Abstract

ABSTRACT We perform a comprehensive analysis of a population of 19 X-ray bright tidal disruption events (TDEs), fitting their X-ray spectra with a new, physically self-consistent, relativistic accretion disc model. Not all of the TDEs inhabit regions of parameter space where the model is valid, or have sufficient data for a detailed analysis, and physically interpretable parameters for a subsample of 11 TDEs are determined. These sources have thermal (power-law free) X-ray spectra. The radial sizes measured from these spectra lie at values consistent with the innermost stable circular orbit of black holes with masses given by the MBH–σ relationship, and can be used as an independent measurement of MBH. The bolometric disc luminosity can also be inferred from X-ray data.

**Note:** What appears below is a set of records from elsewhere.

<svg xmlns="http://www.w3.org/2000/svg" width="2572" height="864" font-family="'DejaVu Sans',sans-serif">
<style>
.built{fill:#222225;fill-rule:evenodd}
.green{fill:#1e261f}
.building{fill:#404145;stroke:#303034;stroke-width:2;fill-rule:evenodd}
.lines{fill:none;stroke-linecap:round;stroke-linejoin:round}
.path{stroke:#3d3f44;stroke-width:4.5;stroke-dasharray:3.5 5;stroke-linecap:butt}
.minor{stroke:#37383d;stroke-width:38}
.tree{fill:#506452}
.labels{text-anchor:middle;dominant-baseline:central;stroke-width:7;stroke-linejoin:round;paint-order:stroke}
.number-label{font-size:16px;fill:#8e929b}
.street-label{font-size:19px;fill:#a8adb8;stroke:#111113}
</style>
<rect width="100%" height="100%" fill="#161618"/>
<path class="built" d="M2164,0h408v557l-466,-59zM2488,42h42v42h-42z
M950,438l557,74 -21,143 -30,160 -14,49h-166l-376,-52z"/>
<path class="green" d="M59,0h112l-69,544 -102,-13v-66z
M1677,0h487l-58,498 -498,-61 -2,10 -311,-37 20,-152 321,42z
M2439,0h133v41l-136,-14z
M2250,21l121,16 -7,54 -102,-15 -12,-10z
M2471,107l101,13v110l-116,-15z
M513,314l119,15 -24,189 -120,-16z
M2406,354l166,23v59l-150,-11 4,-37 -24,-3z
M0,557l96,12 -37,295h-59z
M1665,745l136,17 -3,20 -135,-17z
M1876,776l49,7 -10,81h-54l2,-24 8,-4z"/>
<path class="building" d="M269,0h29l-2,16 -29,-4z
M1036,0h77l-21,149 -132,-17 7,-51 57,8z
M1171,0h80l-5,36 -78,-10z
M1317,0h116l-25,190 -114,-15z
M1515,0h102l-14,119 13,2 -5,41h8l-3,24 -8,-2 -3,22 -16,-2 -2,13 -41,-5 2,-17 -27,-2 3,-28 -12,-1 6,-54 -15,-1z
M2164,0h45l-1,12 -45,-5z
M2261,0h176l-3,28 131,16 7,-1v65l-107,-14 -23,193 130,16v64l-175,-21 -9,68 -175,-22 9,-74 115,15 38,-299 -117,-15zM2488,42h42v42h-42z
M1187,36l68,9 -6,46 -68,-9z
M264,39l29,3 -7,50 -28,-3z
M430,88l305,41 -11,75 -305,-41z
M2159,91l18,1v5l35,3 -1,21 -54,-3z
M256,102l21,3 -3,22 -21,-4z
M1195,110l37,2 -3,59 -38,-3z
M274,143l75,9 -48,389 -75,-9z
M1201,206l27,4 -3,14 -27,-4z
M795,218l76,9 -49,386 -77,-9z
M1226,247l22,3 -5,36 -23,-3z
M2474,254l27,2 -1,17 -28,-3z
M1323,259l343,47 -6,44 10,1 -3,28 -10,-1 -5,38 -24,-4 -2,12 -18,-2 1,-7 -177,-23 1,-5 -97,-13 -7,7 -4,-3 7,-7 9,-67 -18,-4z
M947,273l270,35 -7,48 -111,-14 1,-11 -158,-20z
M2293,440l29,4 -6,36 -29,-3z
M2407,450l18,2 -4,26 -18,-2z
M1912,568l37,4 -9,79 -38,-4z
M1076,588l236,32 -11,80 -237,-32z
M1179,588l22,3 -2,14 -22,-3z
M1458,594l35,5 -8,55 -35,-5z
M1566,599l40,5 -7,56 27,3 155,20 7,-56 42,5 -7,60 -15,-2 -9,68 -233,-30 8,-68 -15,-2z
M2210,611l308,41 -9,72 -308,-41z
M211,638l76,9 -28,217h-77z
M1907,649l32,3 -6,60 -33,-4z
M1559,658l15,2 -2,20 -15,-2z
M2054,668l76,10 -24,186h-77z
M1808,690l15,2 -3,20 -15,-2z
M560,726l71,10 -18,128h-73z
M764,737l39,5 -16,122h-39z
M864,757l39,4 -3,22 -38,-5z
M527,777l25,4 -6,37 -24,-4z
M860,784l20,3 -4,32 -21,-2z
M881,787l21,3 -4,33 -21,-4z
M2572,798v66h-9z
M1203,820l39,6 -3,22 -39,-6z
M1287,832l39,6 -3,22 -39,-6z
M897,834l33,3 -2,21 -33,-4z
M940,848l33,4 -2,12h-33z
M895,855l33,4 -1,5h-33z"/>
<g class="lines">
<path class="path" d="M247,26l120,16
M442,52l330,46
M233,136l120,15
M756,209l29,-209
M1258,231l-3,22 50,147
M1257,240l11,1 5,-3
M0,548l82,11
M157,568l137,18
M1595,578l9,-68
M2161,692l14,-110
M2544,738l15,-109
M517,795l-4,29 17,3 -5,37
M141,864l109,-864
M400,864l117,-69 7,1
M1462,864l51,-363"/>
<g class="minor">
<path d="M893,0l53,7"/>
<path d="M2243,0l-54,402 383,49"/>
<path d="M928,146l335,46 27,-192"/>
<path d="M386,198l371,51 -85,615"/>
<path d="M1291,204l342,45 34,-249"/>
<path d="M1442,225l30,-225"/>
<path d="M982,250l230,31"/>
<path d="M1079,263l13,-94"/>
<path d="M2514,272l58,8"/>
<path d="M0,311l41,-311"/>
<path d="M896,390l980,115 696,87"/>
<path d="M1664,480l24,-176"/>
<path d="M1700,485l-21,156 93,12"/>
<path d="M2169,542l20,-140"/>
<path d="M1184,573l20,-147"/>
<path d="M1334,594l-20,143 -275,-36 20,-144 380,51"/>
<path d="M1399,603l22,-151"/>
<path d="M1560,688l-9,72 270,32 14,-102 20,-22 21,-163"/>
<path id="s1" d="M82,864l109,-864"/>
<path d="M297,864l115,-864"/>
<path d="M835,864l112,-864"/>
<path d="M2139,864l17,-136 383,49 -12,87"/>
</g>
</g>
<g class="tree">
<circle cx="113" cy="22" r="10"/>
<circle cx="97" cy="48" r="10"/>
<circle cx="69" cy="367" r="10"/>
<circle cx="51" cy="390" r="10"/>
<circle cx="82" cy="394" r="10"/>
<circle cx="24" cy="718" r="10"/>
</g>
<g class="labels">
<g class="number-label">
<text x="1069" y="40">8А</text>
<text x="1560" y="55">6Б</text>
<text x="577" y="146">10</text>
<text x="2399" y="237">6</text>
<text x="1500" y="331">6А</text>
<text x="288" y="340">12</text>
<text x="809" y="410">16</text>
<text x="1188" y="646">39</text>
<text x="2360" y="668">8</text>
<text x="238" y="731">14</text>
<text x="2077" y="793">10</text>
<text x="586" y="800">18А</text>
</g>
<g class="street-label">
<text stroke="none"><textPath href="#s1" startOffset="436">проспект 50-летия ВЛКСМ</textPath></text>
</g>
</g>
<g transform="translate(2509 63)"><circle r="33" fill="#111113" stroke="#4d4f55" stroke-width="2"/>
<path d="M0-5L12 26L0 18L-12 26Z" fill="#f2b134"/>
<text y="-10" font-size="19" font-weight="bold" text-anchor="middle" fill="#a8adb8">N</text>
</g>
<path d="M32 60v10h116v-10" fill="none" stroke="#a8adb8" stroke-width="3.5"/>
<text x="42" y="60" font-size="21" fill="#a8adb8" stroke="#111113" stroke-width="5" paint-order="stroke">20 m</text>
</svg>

All of the TDEs have luminosities that are sub-Eddington (Lbol, disc ≲ Ledd), and larger than the typical hard-state transitional luminosity of X-ray binary discs (Lbol, disc ≳ 0.01Ledd). The peak bolometric luminosity is found to be linearly correlated with the MBH–σ mass. The TDE X-ray-to-bolometric correction can reach values up to ∼100, and grows exponentially at late times, resolving the missing energy problem. We show that the peak disc luminosities of some TDEs are smaller than their observed optical luminosities, implying that not all of the early time optical emission can be sourced from reprocessed disc emission. Our results are supportive of the hypothesis that thermal X-ray bright TDEs are in accretion states analogous to the ‘soft’ accretion state of X-ray binaries, and that black hole accretion processes are scale (mass) invariant.